THE government’s plan to spend more, particularly for infrastructure building, will help monetary authorities in mopping up excess liquidity from the economy which now totals an estimated P1 trillion.

Public spending in the first half of the year had increased by 14 percent to P1.22 trillion, according to the latest cash operations report of the Department of Finance (DOF).

Bangko Sentral ng Pilipinas (BSP) has welcomed this growth in expenditure and its deputy governor, Diwa Guinigundo, has said that higher government spending means that there will be scope of greater use of domestic liquidity or the amount of money circulating in the economy.
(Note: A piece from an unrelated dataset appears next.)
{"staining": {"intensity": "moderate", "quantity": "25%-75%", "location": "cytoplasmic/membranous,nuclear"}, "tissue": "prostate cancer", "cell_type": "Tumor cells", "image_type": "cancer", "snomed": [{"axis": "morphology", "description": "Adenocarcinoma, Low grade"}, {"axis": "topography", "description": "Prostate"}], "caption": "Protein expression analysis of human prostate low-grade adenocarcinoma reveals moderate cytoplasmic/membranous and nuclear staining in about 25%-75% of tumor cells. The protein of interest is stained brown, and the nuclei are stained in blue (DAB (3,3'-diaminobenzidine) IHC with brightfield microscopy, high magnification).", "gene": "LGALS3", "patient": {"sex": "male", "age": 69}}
The pressure to mop up the liquidity will be lower compared with what it could be in the absence of higher public spending, he stressed.

“We have been expecting that fiscal policy will be more expansionary because there is a scope for expanded public spending,” he added and noted that revenues are growing and “the need for infrastructure remains very serious because there is a large infrastructure gap.”

There is also a gap in public spending in health and education, he pointed out.

The present P 1 trillion in the economy are being mop up by monetary authorities through the reserve requirement ratio of banks, and its tools under the Interest Rate Corridor system such as the overnight deposit (ODF) and term deposit facilities (TDF).

“There will be greater use of domestic liquidity. Banks would simply have to withdraw their funding in ODF and TDF. We do not have to mop up as much as we should be doing at this point” said Guinigundo.